- [Problem requirements] All entries below must be output word for word, and the pictures left behind.

[Dataset entries]
*****

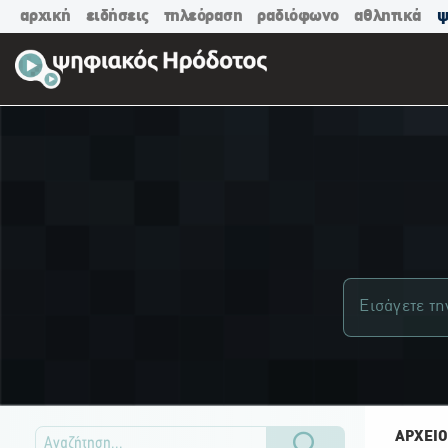
αρχική
ειδήσεις
τηλεόραση
ραδιόφωνο
αθλητικά
ψ
ΑΡΧΕΙΟ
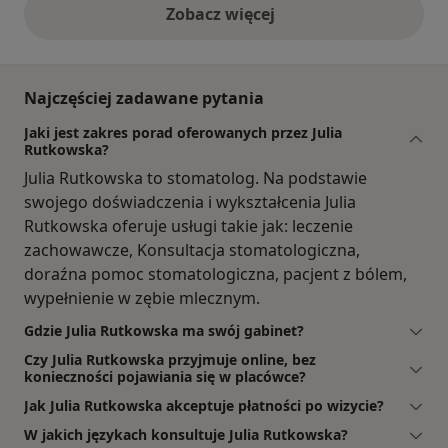
Zobacz więcej
opinie powyżej
Najczęściej zadawane pytania
Jaki jest zakres porad oferowanych przez Julia
Rutkowska?
Julia Rutkowska to stomatolog. Na podstawie
swojego doświadczenia i wykształcenia Julia
Rutkowska oferuje usługi takie jak: leczenie
zachowawcze, Konsultacja stomatologiczna,
doraźna pomoc stomatologiczna, pacjent z bólem,
wypełnienie w zębie mlecznym.
Gdzie Julia Rutkowska ma swój gabinet?
Czy Julia Rutkowska przyjmuje online, bez
konieczności pojawiania się w placówce?
Jak Julia Rutkowska akceptuje płatności po wizycie?
W jakich językach konsultuje Julia Rutkowska?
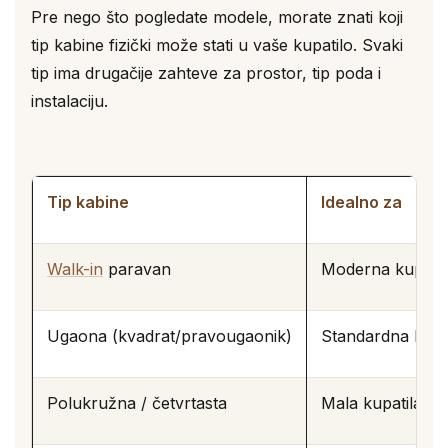
Pre nego što pogledate modele, morate znati koji
tip kabine fizički može stati u vaše kupatilo. Svaki
tip ima drugačije zahteve za prostor, tip poda i
instalaciju.
Tip kabine
Idealno za
Walk-in
paravan
Moderna kupatil
Ugaona (kvadrat/pravougaonik)
Standardna kupa
Polukružna / četvrtasta
Mala kupatila, ug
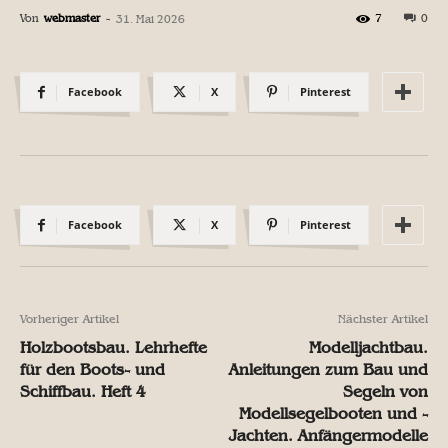
Von
webmaster
-
7
0
31. Mai 2026
Facebook
X
Pinterest
Facebook
X
Pinterest
Vorheriger Artikel
Nächster Artikel
Holzbootsbau. Lehrhefte
Modelljachtbau.
für den Boots- und
Anleitungen zum Bau und
Schiffbau. Heft 4
Segeln von
Modellsegelbooten und -
Jachten. Anfängermodelle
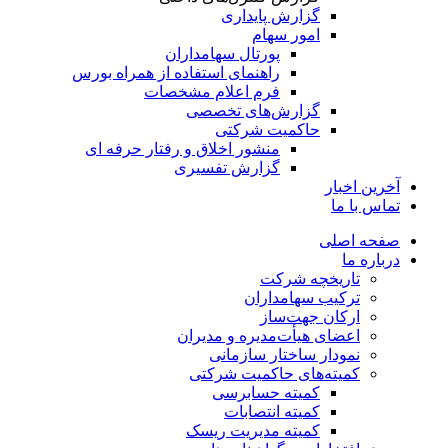
گزارش پایداری
امور سهام
پورتال سهامداران
راهنمای استفاده از همراه بورس
فرم اعلام مشخصات
گزارش‌های تخصصی
حاکمیت شرکتی
منشور اخلاق و رفتار حرفه­ ای
گزارش تفسیری
آخرین اخبار
تماس با ما
صفحه اصلی
درباره ما
تاریخچه شرکت
ترکیب سهامداران
ارکان جهت‌ساز
اعضای هیأت‌مدیره و مدیران
نمودار ساختار سازمانی
کمیته‌های حاکمیت شرکتی
کمیته حسابرسی
کمیته انتصابات
کمیته مدیریت ریسک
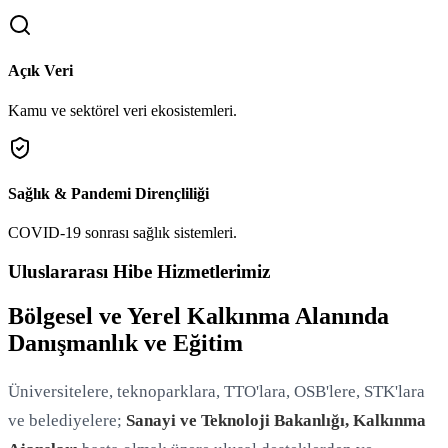
Açık Veri
Kamu ve sektörel veri ekosistemleri.
Sağlık & Pandemi Dirençliliği
COVID-19 sonrası sağlık sistemleri.
Uluslararası Hibe Hizmetlerimiz
Bölgesel ve Yerel Kalkınma Alanında
Danışmanlık ve Eğitim
Üniversitelere, teknoparklara, TTO'lara, OSB'lere, STK'lara
ve belediyelere;
Sanayi ve Teknoloji Bakanlığı, Kalkınma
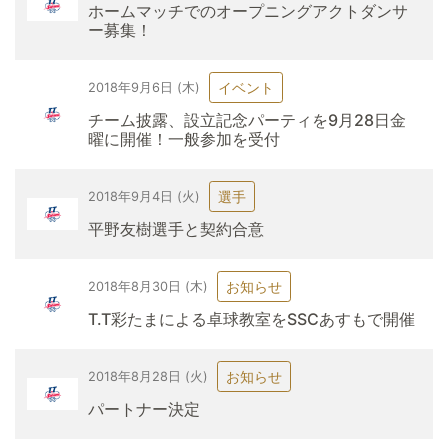
ホームマッチでのオープニングアクトダンサ
ー募集！
イベント
2018年9月6日 (木)
チーム披露、設立記念パーティを9月28日金
曜に開催！一般参加を受付
選手
2018年9月4日 (火)
平野友樹選手と契約合意
お知らせ
2018年8月30日 (木)
T.T彩たまによる卓球教室をSSCあすもで開催
お知らせ
2018年8月28日 (火)
パートナー決定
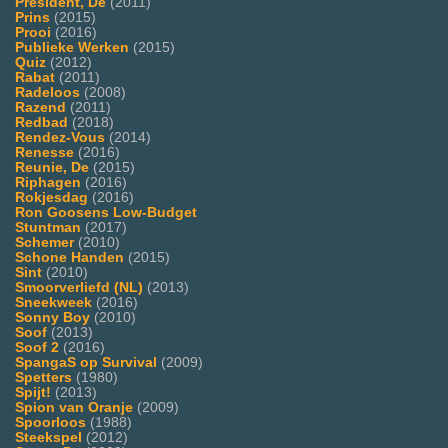
President, De
(2011)
Prins
(2015)
Prooi
(2016)
Publieke Werken
(2015)
Quiz
(2012)
Rabat
(2011)
Radeloos
(2008)
Razend
(2011)
Redbad
(2018)
Rendez-Vous
(2014)
Renesse
(2016)
Reunie, De
(2015)
Riphagen
(2016)
Rokjesdag
(2016)
Ron Goosens Low-Budget
Stuntman
(2017)
Schemer
(2010)
Schone Handen
(2015)
Sint
(2010)
Smoorverliefd (NL)
(2013)
Sneekweek
(2016)
Sonny Boy
(2010)
Soof
(2013)
Soof 2
(2016)
SpangaS op Survival
(2009)
Spetters
(1980)
Spijt!
(2013)
Spion van Oranje
(2009)
Spoorloos
(1988)
Steekspel
(2012)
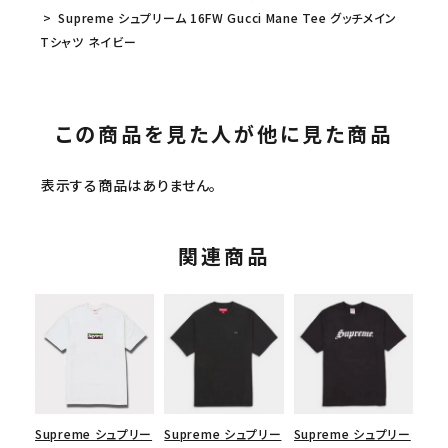
Supreme シュプリーム 16FW Gucci Mane Tee グッチメイン
Tシャツ ネイビー
この商品を見た人が他に見た商品
表示する商品はありません。
関連商品
Supreme シュプリー
Supreme シュプリー
Supreme シュプリー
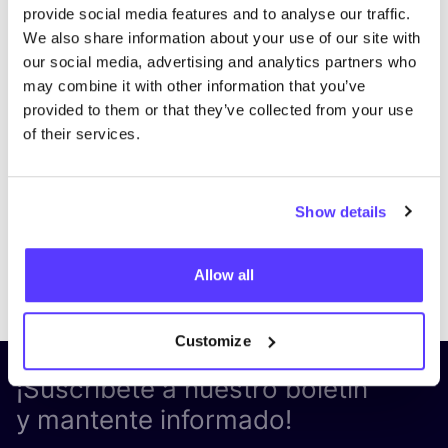
provide social media features and to analyse our traffic.
We also share information about your use of our site with
our social media, advertising and analytics partners who
may combine it with other information that you’ve
provided to them or that they’ve collected from your use
of their services.
Show details
Previous
Next
Allow all
Customize
¡Suscríbete a nuestro boletín
y mantente informado!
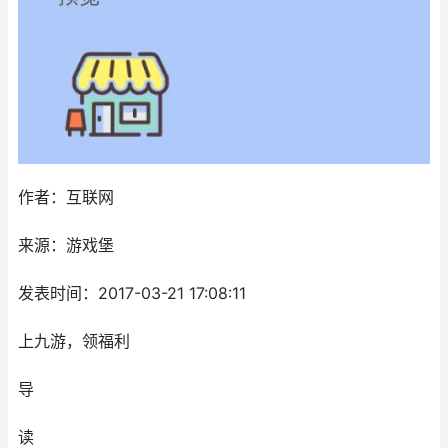
作者：互联网
来源：游戏堡
发表时间：2017-03-21 17:08:11
上九游，领福利
导
读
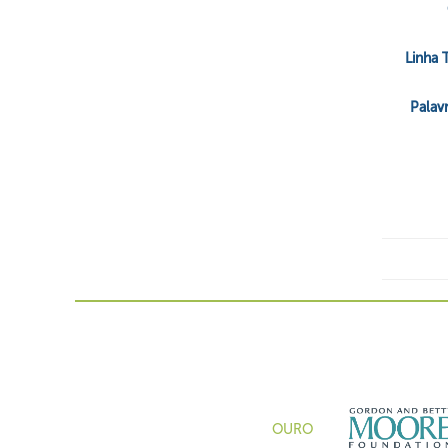
Linha 
Palav
OURO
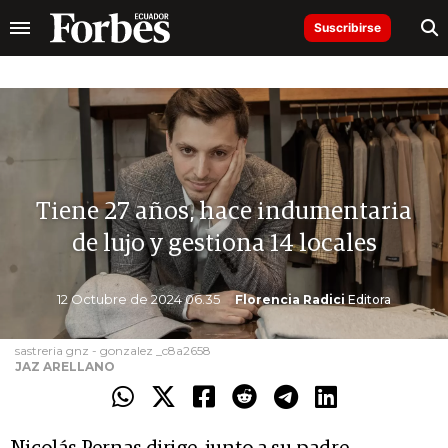
Suscribirse
Tiene 27 años, hace indumentaria
de lujo y gestiona 14 locales
12 Octubre de 2024 06.35
Florencia Radici
Editora
sastreria gnz - gonzalez _c8a2658
JAZ ARELLANO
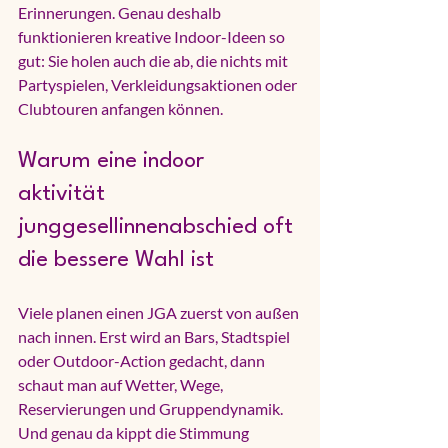
Erinnerungen. Genau deshalb 
funktionieren kreative Indoor-Ideen so 
gut: Sie holen auch die ab, die nichts mit 
Partyspielen, Verkleidungsaktionen oder 
Clubtouren anfangen können.
Warum eine indoor 
aktivität 
junggesellinnenabschied oft 
die bessere Wahl ist
Viele planen einen JGA zuerst von außen 
nach innen. Erst wird an Bars, Stadtspiel 
oder Outdoor-Action gedacht, dann 
schaut man auf Wetter, Wege, 
Reservierungen und Gruppendynamik. 
Und genau da kippt die Stimmung 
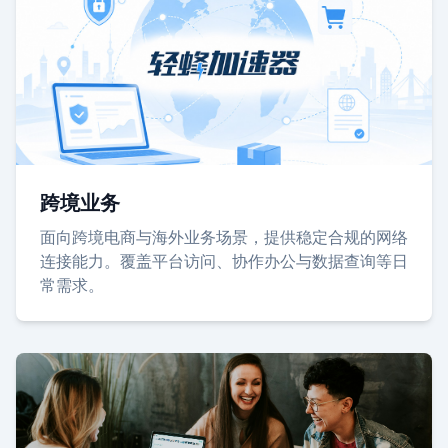
跨境业务
面向跨境电商与海外业务场景，提供稳定合规的网络
连接能力。覆盖平台访问、协作办公与数据查询等日
常需求。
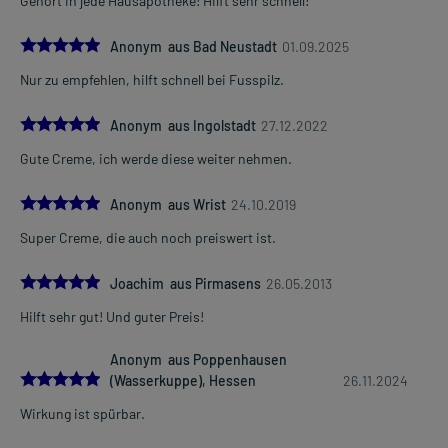
Gehört in jede Hausapotheke! Hilft sehr schnell!
5.0
Anonym aus Bad Neustadt
01.09.2025
Nur zu empfehlen, hilft schnell bei Fusspilz.
5.0
Anonym aus Ingolstadt
27.12.2022
Gute Creme, ich werde diese weiter nehmen.
5.0
Anonym aus Wrist
24.10.2019
Super Creme, die auch noch preiswert ist.
5.0
Joachim aus Pirmasens
26.05.2013
Hilft sehr gut! Und guter Preis!
Anonym aus Poppenhausen
5.0
(Wasserkuppe), Hessen
26.11.2024
Wirkung ist spürbar.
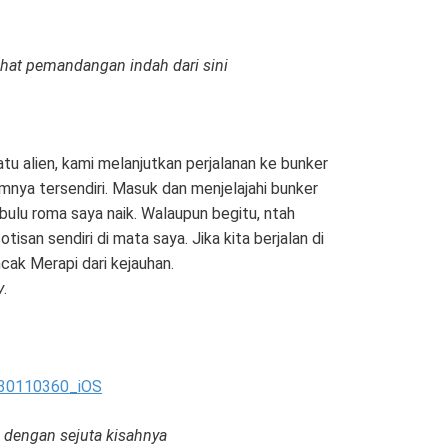
ihat pemandangan indah dari sini
u alien, kami melanjutkan perjalanan ke bunker
amnya tersendiri. Masuk dan menjelajahi bunker
ulu roma saya naik. Walaupun begitu, ntah
isan sendiri di mata saya. Jika kita berjalan di
ncak Merapi dari kejauhan.
y
.
 dengan sejuta kisahnya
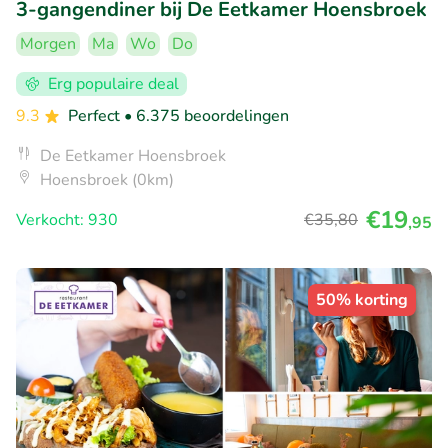
3-gangendiner bij De Eetkamer Hoensbroek
Morgen
Ma
Wo
Do
Erg populaire deal
9.3
Perfect
• 6.375 beoordelingen
De Eetkamer Hoensbroek
Hoensbroek (0km)
€19
Verkocht: 930
€35
,80
,95
50% korting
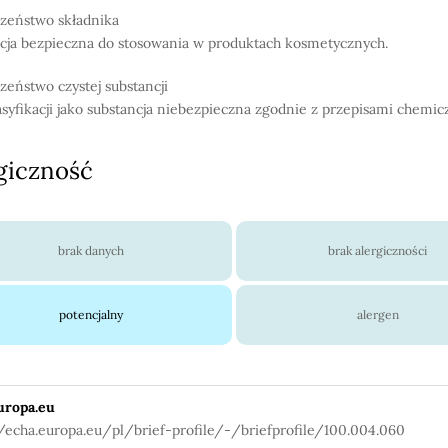
zeństwo składnika
cja bezpieczna do stosowania w produktach kosmetycznych.
zeństwo czystej substancji
asyfikacji jako substancja niebezpieczna zgodnie z przepisami chemic
giczność
brak danych
brak alergiczności
potencjalny
alergen
uropa.eu
//echa.europa.eu/pl/brief-profile/-/briefprofile/100.004.060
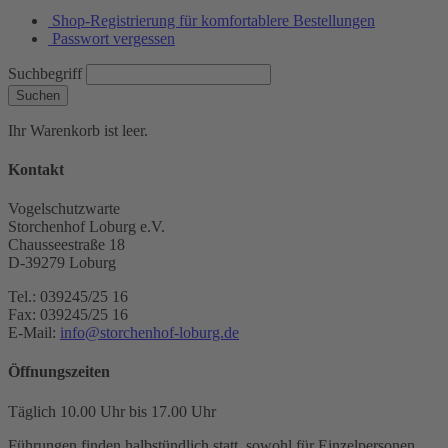
Shop-Registrierung für komfortablere Bestellungen
Passwort vergessen
Suchbegriff
Suchen
Ihr Warenkorb ist leer.
Kontakt
Vogelschutzwarte
Storchenhof Loburg e.V.
Chausseestraße 18
D-39279 Loburg
Tel.: 039245/25 16
Fax: 039245/25 16
E-Mail:
info@storchenhof-loburg.de
Öffnungszeiten
Täglich 10.00 Uhr bis 17.00 Uhr
Führungen finden halbstündlich statt, sowohl für Einzelpersonen,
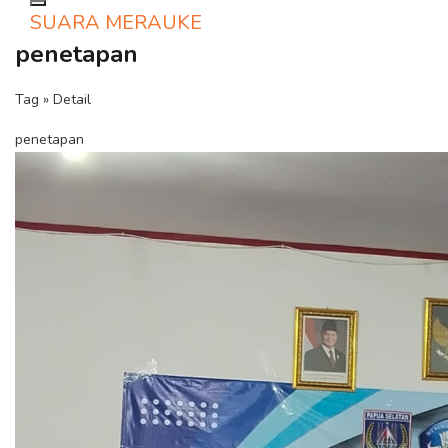
Toggle navigation
SUARA MERAUKE
penetapan
Tag » Detail
penetapan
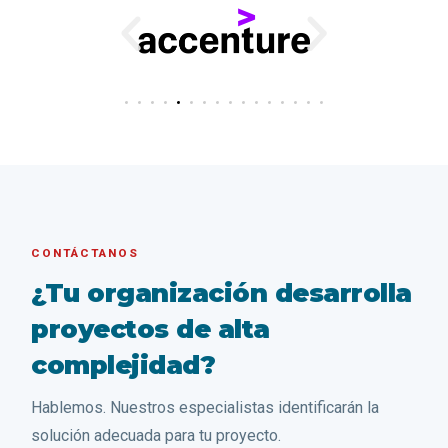
CONTÁCTANOS
¿Tu organización desarrolla
proyectos de alta
complejidad?
Hablemos. Nuestros especialistas identificarán la
solución adecuada para tu proyecto.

*****

- [Solution to this problem]
αρχική
ειδήσεις
τηλεόραση
ραδιόφωνο
αθλητικά
ψ
ΑΡΧΕΙΟ
Zobacz więcej
opinie powyżej
Najczęściej zadawane pytania
Jaki jest zakres porad oferowanych przez Julia
Rutkowska?
Julia Rutkowska to stomatolog. Na podstawie
swojego doświadczenia i wykształcenia Julia
Rutkowska oferuje usługi takie jak: leczenie
zachowawcze, Konsultacja stomatologiczna,
doraźna pomoc stomatologiczna, pacjent z bólem,
wypełnienie w zębie mlecznym.
Gdzie Julia Rutkowska ma swój gabinet?
Czy Julia Rutkowska przyjmuje online, bez
konieczności pojawiania się w placówce?
Jak Julia Rutkowska akceptuje płatności po wizycie?
W jakich językach konsultuje Julia Rutkowska?
Pre nego što pogledate modele, morate znati koji
tip kabine fizički može stati u vaše kupatilo. Svaki
tip ima drugačije zahteve za prostor, tip poda i
instalaciju.
Tip kabine
Idealno za
Walk-in
paravan
Moderna kupatil
Ugaona (kvadrat/pravougaonik)
Standardna kupa
Polukružna / četvrtasta
Mala kupatila, ug
Von
webmaster
-
7
0
31. Mai 2026
Facebook
X
Pinterest
Facebook
X
Pinterest
Vorheriger Artikel
Nächster Artikel
Holzbootsbau. Lehrhefte
Modelljachtbau.
für den Boots- und
Anleitungen zum Bau und
Schiffbau. Heft 4
Segeln von
Modellsegelbooten und -
Jachten. Anfängermodelle
گزارش پایداری
امور سهام
پورتال سهامداران
راهنمای استفاده از همراه بورس
فرم اعلام مشخصات
گزارش‌های تخصصی
حاکمیت شرکتی
منشور اخلاق و رفتار حرفه­ ای
گزارش تفسیری
آخرین اخبار
تماس با ما
صفحه اصلی
درباره ما
تاریخچه شرکت
ترکیب سهامداران
ارکان جهت‌ساز
اعضای هیأت‌مدیره و مدیران
نمودار ساختار سازمانی
کمیته‌های حاکمیت شرکتی
کمیته حسابرسی
کمیته انتصابات
کمیته مدیریت ریسک
Açık Veri
Kamu ve sektörel veri ekosistemleri.
Sağlık & Pandemi Dirençliliği
COVID-19 sonrası sağlık sistemleri.
Uluslararası Hibe Hizmetlerimiz
Bölgesel ve Yerel Kalkınma Alanında
Danışmanlık ve Eğitim
Üniversitelere, teknoparklara, TTO'lara, OSB'lere, STK'lara
ve belediyelere;
Sanayi ve Teknoloji Bakanlığı, Kalkınma
ホームマッチでのオープニングアクトダンサ
ー募集！
イベント
2018年9月6日 (木)
チーム披露、設立記念パーティを9月28日金
曜に開催！一般参加を受付
選手
2018年9月4日 (火)
平野友樹選手と契約合意
お知らせ
2018年8月30日 (木)
T.T彩たまによる卓球教室をSSCあすもで開催
お知らせ
2018年8月28日 (火)
パートナー決定
President, De
(2011)
Prins
(2015)
Prooi
(2016)
Publieke Werken
(2015)
Quiz
(2012)
Rabat
(2011)
Radeloos
(2008)
Razend
(2011)
Redbad
(2018)
Rendez-Vous
(2014)
Renesse
(2016)
Reunie, De
(2015)
Riphagen
(2016)
Rokjesdag
(2016)
Ron Goosens Low-Budget
Stuntman
(2017)
Schemer
(2010)
Schone Handen
(2015)
Sint
(2010)
Smoorverliefd (NL)
(2013)
Sneekweek
(2016)
Sonny Boy
(2010)
Soof
(2013)
Soof 2
(2016)
SpangaS op Survival
(2009)
Spetters
(1980)
Spijt!
(2013)
Spion van Oranje
(2009)
Spoorloos
(1988)
Steekspel
(2012)
Supreme シュプリーム 16FW Gucci Mane Tee グッチメイン
Tシャツ ネイビー
この商品を見た人が他に見た商品
表示する商品はありません。
関連商品
Supreme シュプリー
Supreme シュプリー
Supreme シュプリー
provide social media features and to analyse our traffic.
We also share information about your use of our site with
our social media, advertising and analytics partners who
may combine it with other information that you’ve
provided to them or that they’ve collected from your use
of their services.
Show details
Previous
Next
Allow all
Customize
¡Suscríbete a nuestro boletín
y mantente informado!
作者：互联网
来源：游戏堡
发表时间：2017-03-21 17:08:11
上九游，领福利
导
读
Linha 
Palav
OURO
Suscribirse
Tiene 27 años, hace indumentaria
de lujo y gestiona 14 locales
12 Octubre de 2024 06.35
Florencia Radici
Editora
sastreria gnz - gonzalez _c8a2658
JAZ ARELLANO
Erinnerungen. Genau deshalb 
funktionieren kreative Indoor-Ideen so 
gut: Sie holen auch die ab, die nichts mit 
Partyspielen, Verkleidungsaktionen oder 
Clubtouren anfangen können.
Warum eine indoor 
aktivität 
junggesellinnenabschied oft 
die bessere Wahl ist
Viele planen einen JGA zuerst von außen 
nach innen. Erst wird an Bars, Stadtspiel 
oder Outdoor-Action gedacht, dann 
schaut man auf Wetter, Wege, 
Reservierungen und Gruppendynamik. 
Und genau da kippt die Stimmung 
跨境业务
面向跨境电商与海外业务场景，提供稳定合规的网络
连接能力。覆盖平台访问、协作办公与数据查询等日
常需求。
Gehört in jede Hausapotheke! Hilft sehr schnell!
5.0
Anonym aus Bad Neustadt
01.09.2025
Nur zu empfehlen, hilft schnell bei Fusspilz.
5.0
Anonym aus Ingolstadt
27.12.2022
Gute Creme, ich werde diese weiter nehmen.
5.0
Anonym aus Wrist
24.10.2019
Super Creme, die auch noch preiswert ist.
5.0
Joachim aus Pirmasens
26.05.2013
Hilft sehr gut! Und guter Preis!
Anonym aus Poppenhausen
5.0
(Wasserkuppe), Hessen
26.11.2024
Wirkung ist spürbar.
ihat pemandangan indah dari sini
u alien, kami melanjutkan perjalanan ke bunker
amnya tersendiri. Masuk dan menjelajahi bunker
ulu roma saya naik. Walaupun begitu, ntah
isan sendiri di mata saya. Jika kita berjalan di
ncak Merapi dari kejauhan.
y
.
 dengan sejuta kisahnya
3-gangendiner bij De Eetkamer Hoensbroek
Morgen
Ma
Wo
Do
Erg populaire deal
9.3
Perfect
• 6.375 beoordelingen
De Eetkamer Hoensbroek
Hoensbroek (0km)
€19
Verkocht: 930
€35
,80
,95
50% korting
zeństwo składnika
cja bezpieczna do stosowania w produktach kosmetycznych.
zeństwo czystej substancji
asyfikacji jako substancja niebezpieczna zgodnie z przepisami chemic
giczność
brak danych
brak alergiczności
potencjalny
alergen
uropa.eu
//echa.europa.eu/pl/brief-profile/-/briefprofile/100.004.060
Shop-Registrierung für komfortablere Bestellungen
Passwort vergessen
Suchbegriff
Suchen
Ihr Warenkorb ist leer.
Kontakt
Vogelschutzwarte
Storchenhof Loburg e.V.
Chausseestraße 18
D-39279 Loburg
Tel.: 039245/25 16
Fax: 039245/25 16
E-Mail:
info@storchenhof-loburg.de
Öffnungszeiten
Täglich 10.00 Uhr bis 17.00 Uhr
Führungen finden halbstündlich statt, sowohl für Einzelpersonen,
Toggle navigation
SUARA MERAUKE
penetapan
Tag » Detail
penetapan
CONTÁCTANOS
¿Tu organización desarrolla
proyectos de alta
complejidad?
Hablemos. Nuestros especialistas identificarán la
solución adecuada para tu proyecto.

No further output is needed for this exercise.